TASKS.
1. Write out the passage on frontier settlement word for word, starting at "Having secured a" and ending at "the dead foliage.".
2. Write what comes next in the passage on pioneer settlers clearing the western forest, picking up after its final sentence.

PAGE EXCERPT.
Rise of the New West, 1819-1829 By Frederick Jackson Turner Characters: 16986

Updated: 2017-11-29 00:03


Arrived at the nearest point to his destination on the Ohio, the emigrant either cut out a road to his new home or pushed up some tributary of that river in a keel-boat. If he was one of the poorer classes, he became a squatter on the public lands, trusting to find in the profits of his farming the means of paying for his land. Not uncommonly, after clearing the land, he sold his improvements to the actual purchaser, under the customary usage or by pre-emption laws. [Footnote: Hall, Statistics of the West, 180; Kingdom, America, 56; Peck, New Guide for Emigrants to the West (1837), 119-132.] With the money thus secured he would purchase new land in a remoter area, and thus establish himself as an independent land-owner. Under the credit system [Footnote: Emerick, Credit and the Public Domain.] which existed at the opening of the period, the settler purchased his land in quantities of not less than one hundred and sixty acres at two dollars per acre, by a cash payment of fifty cents per acre and the rest in installments running over a period of four years; but by the new law of 1820 the settler was permitted to buy as small a tract as eighty acres from the government at a minimum price of a dollar and a quarter per acre, without credit. The price of labor in the towns along the Ohio, coupled with the low cost of provisions, made it possible for even a poor day-laborer from the East to accumulate the necessary amount to make his land-purchase. [Footnote: See, for example, Peck, New Guide for Emigrants to the West (1837), 107-134; Bradbury, Travels, 286.]

Having in this way settled down either as a squatter or as a land- owner, the pioneer proceeded to hew out a clearing in the midst of the forest. [Footnote: Kingdom, America, 10, 54, 63; Flint, Letters, 206; McMaster, United States, V., 152-155; Howells, Life in Ohio, 115.] Commonly he had selected his lands with reference to the value of the soil, as indicated by the character of the hardwoods, but this meant that the labor of clearing was the more severe in good soil. Under the sturdy strokes of his axe the light of day was let into the little circle of cleared ground. [Footnote: Hall, Statistics of the West, 98, 101, 145.] With the aid of his neighbors, called together under the social attractions of a "raising," with its inevitable accompaniment of whiskey and a "frolic," he erected his log-cabin. "America," wrote Birkbeck, "was bred in a cabin." [Footnote: Birkbeck, Notes on Journey, 94.]

Having secured a foothold, the settler next proceeded to "girdle" or "deaden" an additional forest area, preparatory to his farming operations. This consisted in cutting a ring through the bark around the lower portion of the trunk, to prevent the sap from rising. In a short time the withered branches were ready for burning, and in the midst of the stumps the first crop of corn and vegetables was planted. Often the settler did not even burn the girdled trees, but planted his crop under the dead foliage.

DATA EXCERPT.
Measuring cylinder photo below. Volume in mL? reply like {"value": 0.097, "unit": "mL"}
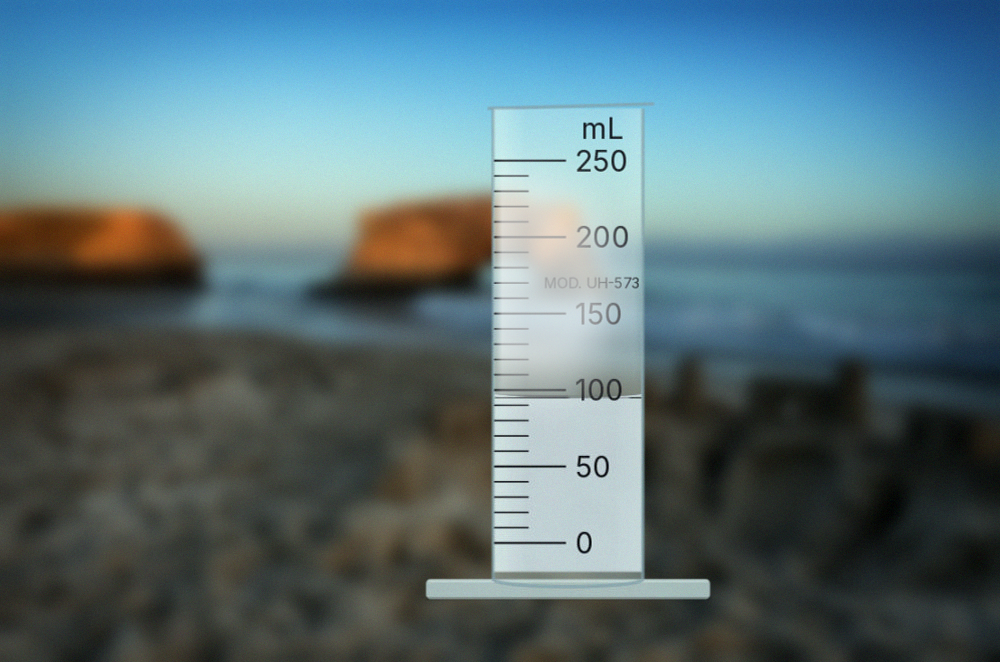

ANSWER SECTION.
1.
Having secured a foothold, the settler next proceeded to "girdle" or "deaden" an additional forest area, preparatory to his farming operations. This consisted in cutting a ring through the bark around the lower portion of the trunk, to prevent the sap from rising. In a short time the withered branches were ready for burning, and in the midst of the stumps the first crop of corn and vegetables was planted. Often the settler did not even burn the girdled trees, but planted his crop under the dead foliage.

2.
In regions nearer to the east, as in western New York, it was sometimes possible to repay a large portion of the cost of clearing by the sale of pot and pearl ashes extracted from the logs, which were brought together into huge piles for burning. [Footnote: Life of Thurlow Weed (Autobiography), I., ii.] This was accomplished by a "log-rolling," under the united efforts of the neighbors, as in the case of the "raising." More commonly in the west the logs were wasted by burning, except such as were split into rails, which, laid one above another, made the zig-zag "worm-fences" for the protection of the fields of the pioneer.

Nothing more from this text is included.